Sadly for us, it was Crites’s professional approach to softball that often kept him from attending the Fallnationals, because the rest of us certainly didn’t take the game as seriously as he did.

Seeing Crites at races other than the Pomona events was a treat, because the company rarely let him escape the confines of the Golden State.  For me, personally, spotting him along the guardrail resulted in mixed emotions, for as happy as I was to see him, he insisted upon greeting me with a wet, sloppy kiss on the cheek, a greeting impossible to avoid or ignore.

As Phil Burgess points out, Crites loved nothing more than setting the late Leslie Lovett off, and I admit that the few times I did it myself it was because I’d seen how successful Bill was in doing the same.  Whenever Crites would say to me, “Watch this,” and head towards Lovett, I always followed closely behind, knowing that in mere seconds the sport’s leading photographer would be heading into emotional orbit.  The fact that Lovett should have known better than to rise to the bait Crites dangled so enticingly in front of him mattered not, for he seemed incapable of ignoring Crites’s foolishness.  As Lovett fumed over some comment it was usually all Crites could do to avoid bursting into open laughter.

But, there was a serious side to Crites that he often hid from others.  He bore emotional scars from a broken relationship with a woman he loved.  I don’t think he ever got over that.  And he also cared deeply about drag racing.  Although he rarely participated in discussions about the sport, when there’d be downtime or a break in the action it wasn’t uncommon for him to raise interesting topics with others.  He had a deep abiding, affection for NHRA Founder Wally Parks, and wasn’t afraid to express it.  Leaving NHRA for K&N Filters was a trying experience for Crites, but like most of the other problems he faced in his life, he got over it and moved on.

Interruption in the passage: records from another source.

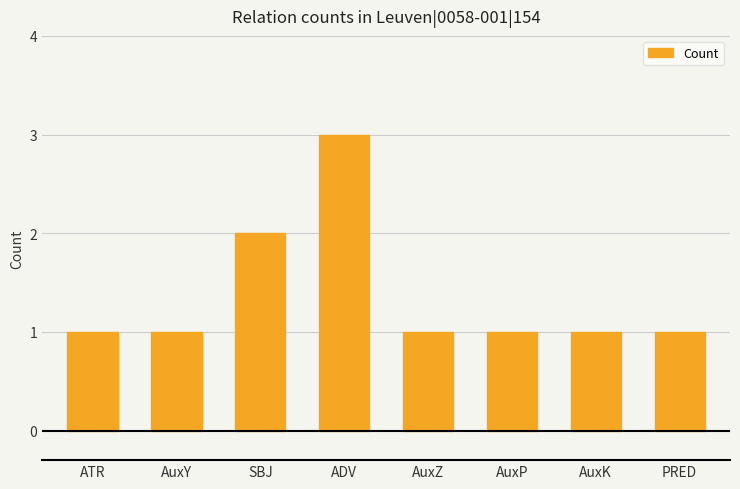

How many distinct data groups are displayed?

1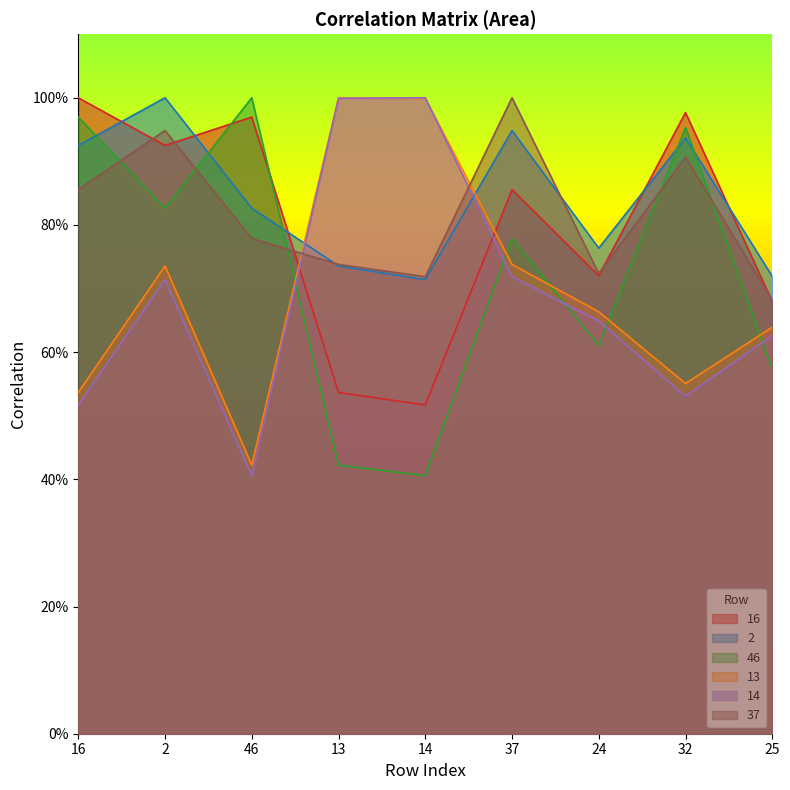

Is it true that 46 equals 0.8 at 2?

True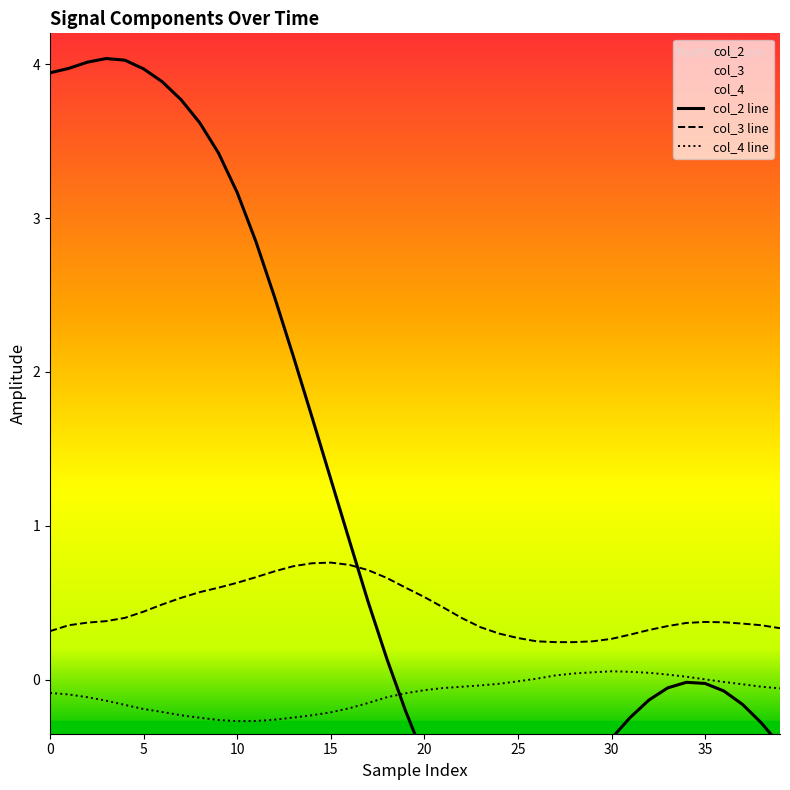

What is the difference between the highest and lowest values at 32?

0.5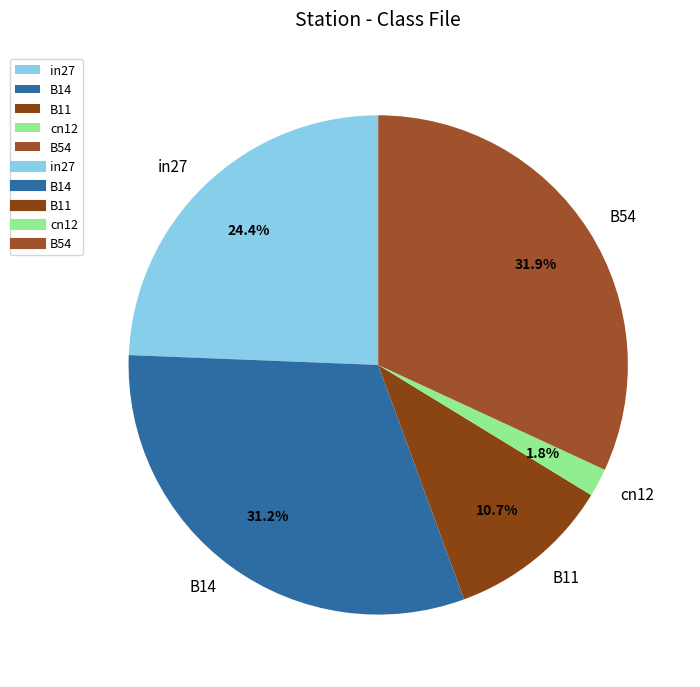

Which has a higher value, B11 or B54?

B54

I’m feeling as guilty as hell right now, because Bill called and left a message for me a couple of days before he died, asking me to give him a call when I had a chance.  With family visiting for the Holidays I put it off, planning on calling him back after they left.  Now that call will never be made, and it’s bothering me because I didn’t get the chance to have a 10-minute conversation with a friend before he left.  I know we all hear these “warnings,” but take it from me, and don’t ignore them.  Keep in touch with your family and friends, and don’t put off those visits and phone calls, because they could be gone in the blink of an eye.

For me, and the others who knew him, Bill Crites isn’t gone.  He’s standing tall over the plate up above, waiting to hit the next pitch out of the park.